Dans 90 ans, nos arrière-arrière petits enfants pourront découvrir une centaine de livres qui attendent patiemment dans le noir!
Katie Paterson est une artiste plasticienne hors du commun, mais surtout hors du temps. Comprenez qu’elle entend en redonner, du temps, aux jours, aux semaines, aux mois et aux ans qui passent. Tout, tout de suite et sans attendre, ce n’est vraiment pas son truc. Courir après l’actualité, le succès ou, finalement, n’importe quoi, cela ne l’intéresse pas. Pas plus que les best-sellers qui doivent se vendre par dizaine de milliers dans un temps très court. Non, ce que cette adepte de l’environnement durable soutient, c’est de parier sur l’avenir sans aucun motif et sans aucune prétention de le connaître ou de le façonner.
Son projet, ou plutôt son aventure «Future Library» (attention, contrairement à ce que l’on pourrait croire, Library = bibliothèque en français) va entièrement dans ce sens. Les cernes de croissance d’un arbre qu’elle observait un jour lui ont soudain rappelé les chapitres d’un livre et le lien organique qui existe entre la forêt et le papier. Une idée folle lui est alors venue, et le plus étonnant est d’avoir réussi à y associer Oslo, capitale de la Norvège.
Un livre par an
Le principe est aussi ambitieux que simple. Chaque année durant un siècle, soit entre 2014 et 2114, un auteur de renommée mondiale est invité à rédiger un texte inédit et à le transmettre à la fondation spécialement crée pour gérer ce projet. Personne n’aura le droit de le lire avant 2114, date à laquelle ils seront tous imprimés en une seule anthologie avec le papier qui sera fabriqué grâce aux mille épicéas que Katie Paterson a fait planter dans la forêt de Nordmarka, aux abords d’Oslo, l’année où elle a lancé le projet.
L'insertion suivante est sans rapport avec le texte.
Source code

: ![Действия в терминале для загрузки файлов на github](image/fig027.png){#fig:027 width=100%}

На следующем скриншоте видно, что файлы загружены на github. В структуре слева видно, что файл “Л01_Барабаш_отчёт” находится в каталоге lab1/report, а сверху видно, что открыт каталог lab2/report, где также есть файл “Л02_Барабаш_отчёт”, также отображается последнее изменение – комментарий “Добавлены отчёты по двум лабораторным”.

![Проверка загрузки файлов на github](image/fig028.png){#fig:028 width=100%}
D’ici là, chaque œuvre dort dans la Quiet Room, une pièce dédiée de la bibliothèque Deichman Bjorvika (Oslo), où seuls les noms des auteurs et les titres des œuvres sont visibles derrière une vitre, jamais leur contenu. Cette pièce intime, conçue par l’artiste, est entièrement doublée avec le bois des arbres qui ont été coupés pour laisser place à la nouvelle forêt. Les textes y sont visibles, enfermés dans des tiroirs en verre rétroéclairés
Une anthologie
Inauguré par Margaret Atwood (auteure, notamment, de La servante écarlate), la liste des écrivains qui ont d’ores et déjà accepté d’écrire un texte que jamais leurs contemporains ne liront est impressionnante: l’Américain David Mitchell, l’Islandais Sjon, la Franco-turque Elif Shakaf, la Sud Coréenne Han Kang (Prix Nobel de littérature en 2024, soit après la transmission de son travail), etc. Il reste à en trouver 90, ce qui ne semble vraiment pas être un problème pour le comité de sélection (l’auteur n’est averti qu’un an avant, afin que le choix évolue avec le temps, lui aussi…)
Lutte contre l’immédiateté
Pourquoi cette aventure me plaît tant? Parce qu’écrire pour 2114, c’est parier qu’il y aura toujours des écrivains, que les bibliothèques survivront, que des gens auront la patience de porter un projet sur un siècle sans jamais en connaître le résultat. Certes, rien de tout cela n’est acquis: le projet, sur la durée, peut s’interrompre à tout moment (incendie de la forêt, lassitude administrative, etc.) Peu importe, j’aime la fragilité! Et à l’heure où l’édition chronomètre le succès d’un livre à ses premières semaines de vente, Future Library propose exactement l’inverse: un texte qui ne sert à rien d’autre qu’à exister, patiemment, dans le noir et que nos arrière-arrière petits enfants pourront peut-être lire.